Berdasarkan Undang-undang tersebut, beberapa hak yang akan didapatkan oleh korban dan saksi yaitu memperoleh perlindungan atas keamanan pribadi, Keluarga, dan harta bendanya, serta bebas dari Ancaman yang berkenaan dengan kesaksian yang diberikannya; ikut serta dalam proses memilih dan menentukan bentuk perlindungan dan dukungan keamanan; memberikan keterangan tanpa tekanan; bebas dari pertanyaan yang menjerat; mendapat informasi mengenai perkembangan kasus; dirahasiakan identitasnya; dan lain-lain.
Tata cara memperoleh perlindungan dari LPSK pun sangat mudah.
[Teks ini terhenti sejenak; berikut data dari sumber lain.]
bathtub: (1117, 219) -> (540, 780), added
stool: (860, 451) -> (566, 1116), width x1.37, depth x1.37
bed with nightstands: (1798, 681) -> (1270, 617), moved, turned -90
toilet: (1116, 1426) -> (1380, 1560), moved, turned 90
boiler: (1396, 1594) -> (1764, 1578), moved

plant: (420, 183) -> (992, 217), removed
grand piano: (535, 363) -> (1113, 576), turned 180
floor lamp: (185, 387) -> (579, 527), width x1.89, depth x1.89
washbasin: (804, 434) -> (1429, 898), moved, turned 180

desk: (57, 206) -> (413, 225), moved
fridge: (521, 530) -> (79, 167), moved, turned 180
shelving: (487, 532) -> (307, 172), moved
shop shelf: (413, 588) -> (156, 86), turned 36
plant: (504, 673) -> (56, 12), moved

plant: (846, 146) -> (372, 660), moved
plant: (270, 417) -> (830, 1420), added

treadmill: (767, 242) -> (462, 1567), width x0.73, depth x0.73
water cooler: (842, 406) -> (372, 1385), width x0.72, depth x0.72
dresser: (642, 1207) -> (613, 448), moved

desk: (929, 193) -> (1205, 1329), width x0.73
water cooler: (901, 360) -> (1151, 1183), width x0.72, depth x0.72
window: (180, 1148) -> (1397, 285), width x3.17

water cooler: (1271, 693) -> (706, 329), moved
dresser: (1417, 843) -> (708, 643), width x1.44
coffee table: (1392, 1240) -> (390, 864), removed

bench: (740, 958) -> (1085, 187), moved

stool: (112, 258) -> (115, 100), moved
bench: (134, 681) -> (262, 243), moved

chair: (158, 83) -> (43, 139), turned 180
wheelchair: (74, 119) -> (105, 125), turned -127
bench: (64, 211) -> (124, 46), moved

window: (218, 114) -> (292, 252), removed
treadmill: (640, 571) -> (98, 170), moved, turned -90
Pertama, saksi dan/atau korban mengajukan permohonan secara tertulis; kedua, LPSK melakukan pemeriksaan terhadap permohonan; dan ketiga, Keputusan LPSK diberikan secara tertulis paling lambat 7 hari sejak permohonan diajukan.
Mudahnya proses permintaan perlindungan kepada LPSK sebaiknya dimanfaatkan oleh masyarakat. Untuk mengakhiri pelecehan seksual sudah seharusnya menjadi tanggung jawab bersama. Karena banyak pula masyarakat yang juga mengenal korban pelecehan seksual di lingkungan sekitarnya. Sikap diam kita bukanlah pilihan untuk menyelesaikan masalah pelecehan seksual yang terjadi di negeri tercinta ini.